By Dan Wetzel, Yahoo! Sports

JOHANNESBURG – The motivation for Spanish and Dutch players in Sunday’s World Cup final is obvious – national pride, global glory and the chance at an enduring legacy. To hold the golden trophy is something most have dreamed of since they first kicked a ball.

All of which doesn’t mean money (quite a bit of it) hasn’t been used to provide a bit of extra reward. The winning team’s soccer federation will receive about $31 million in prize money from FIFA.

The Spanish Football Association has promised to give each of its 23 players a bonus of 600,000 euros (or about $758,000 in U.S. dollars) if they can deliver victory, according to the Sunday Times. The Netherlands reportedly will hand out 300,000 euros (or about $380,000) for each player. Coaches and support staff get less.

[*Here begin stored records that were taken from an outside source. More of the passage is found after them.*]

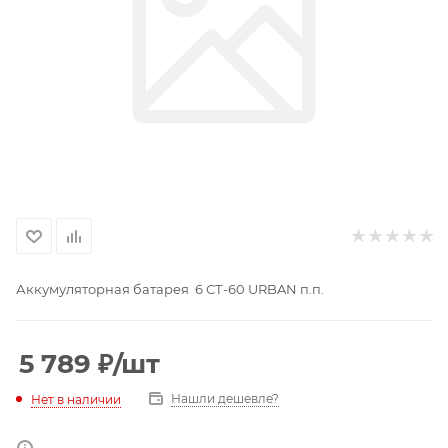
Аккумуляторная батарея 6 СТ-60 URBAN п.п.
5 789
₽
/шт
Нашли дешевле?
Нет в наличии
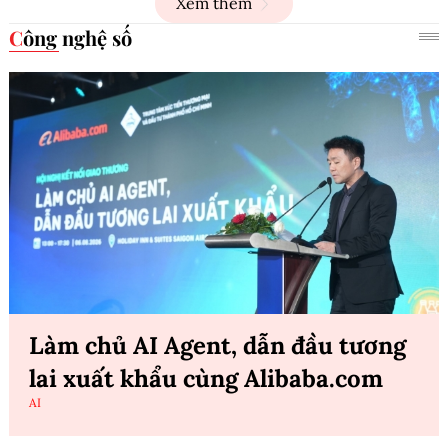
Xem thêm
Công nghệ số
Làm chủ AI Agent, dẫn đầu tương
lai xuất khẩu cùng Alibaba.com
AI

It makes Sunday’s game perhaps the richest in history. The total prize money is 61 percent higher than that handed out by FIFA for the 2006 World Cup.

And it’s just the cap on a wealthy run for each team’s players. FIFA will pay the final’s losing organization around $2.4 million. It gave out prize money to the tune of $7.5 million for a team getting out of group play, $9 million for reaching the quarterfinals and $18 million for reaching the semifinals. Losing in the semifinals was worth $20 million.

FIFA makes billions on the World Cup in global television rights, merchandise and tickets, among other things. The prize money goes to each nation’s football associations to help cover costs. They, in turn, negotiate with their players (who are paid professionals with their club teams the rest of the year) for their participation.

Most nations hand out player bonuses with each victory in knockout stage play. Each Spanish player has already earned about $130,000 for just reaching the final, according to the Times.

The most lucrative payout potentially would have gone to the United States, where U.S. Soccer had set aside nearly $20 million in player bonuses should they have won the World Cup. The Americans were knocked out in the round of 16, so only a fraction of that money was handed out.

English players left South Africa with no bonus money. Their bonuses were set to kick in for the quarterfinals only, but they lost in the last 16.

Meanwhile, the Netherlands and Spain play on – for their country, their personal fulfillment and a rather fine payday.